In 2016, it was re-released with a new design, improved detection and removal functionalities and a more user-friendly interface. That same year, WiperSoft also became a paid program.

WiperSoft saw a big increase in downloads and sales in 2017, and is reportedly used by 1 million users from 120 countries.

It was tested by Softpedia in 2017 and was rated 100% Clean.

== Product ==
WiperSoft is primarily an anti-spyware program, and comes in two versions. Free WiperSoft offers users to scan their computers for malware. Paid WiperSoft features include malware detection and removal, help desk services and custom fix.

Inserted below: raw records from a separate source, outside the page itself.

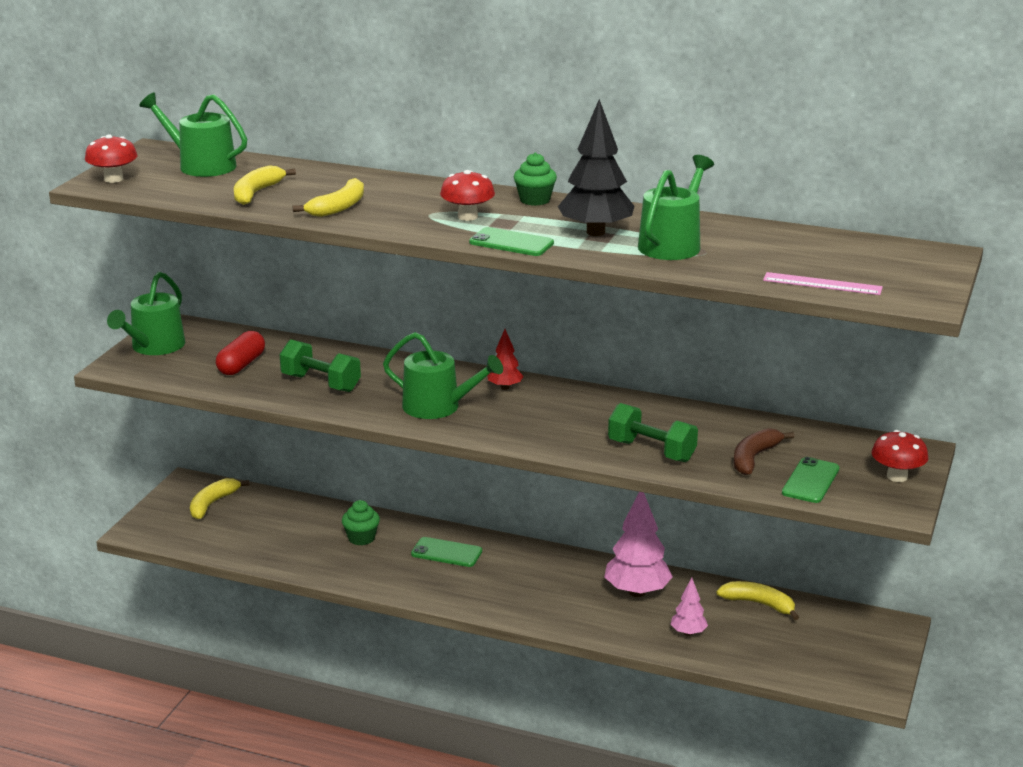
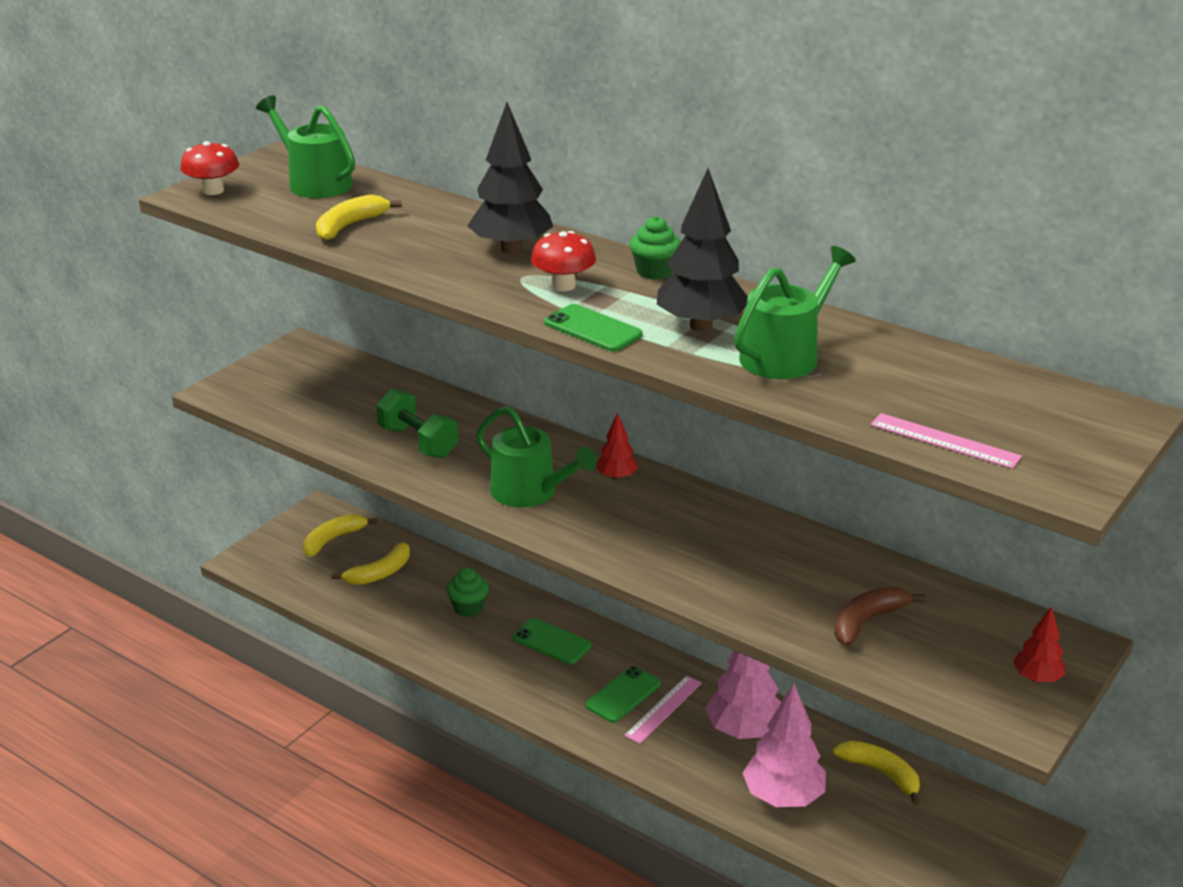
camera: 15 degrees right, 5 degrees up
(154, 347) = (269, 371): green watering can -> none
(241, 365) = (346, 406): red capsule -> none
(338, 207) = (427, 255): yellow banana -> yellow banana (380, 573)
(406, 196) = (511, 249): none -> black tree
(564, 587) = (664, 709): none -> pink ruler
(651, 451) = (747, 591): green dumbbell -> none
(688, 633) = (783, 797): pink tree -> pink tree, size x1.90
(810, 481) = (924, 666): green phone -> green phone (623, 695)
(897, 476) = (1037, 678): red mushroom -> red tree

According to Wiper Software, the program can detect and remove threats like potentially unwanted programs, adware, browser hijackers, questionable toolbars, browser add-ons, viruses, trojans and more. Detected potential threats are not automatically deleted, and users have the option of keeping them installed. The program will also undo the changes made by detected threats, such as change of homepage or default search engine.

=== Availability ===
The program is currently only available for Microsoft Windows users. All popular browsers, such as Google Chrome, Mozilla Firefox, Internet Explorer and Opera are supported. The program is available in 10 languages.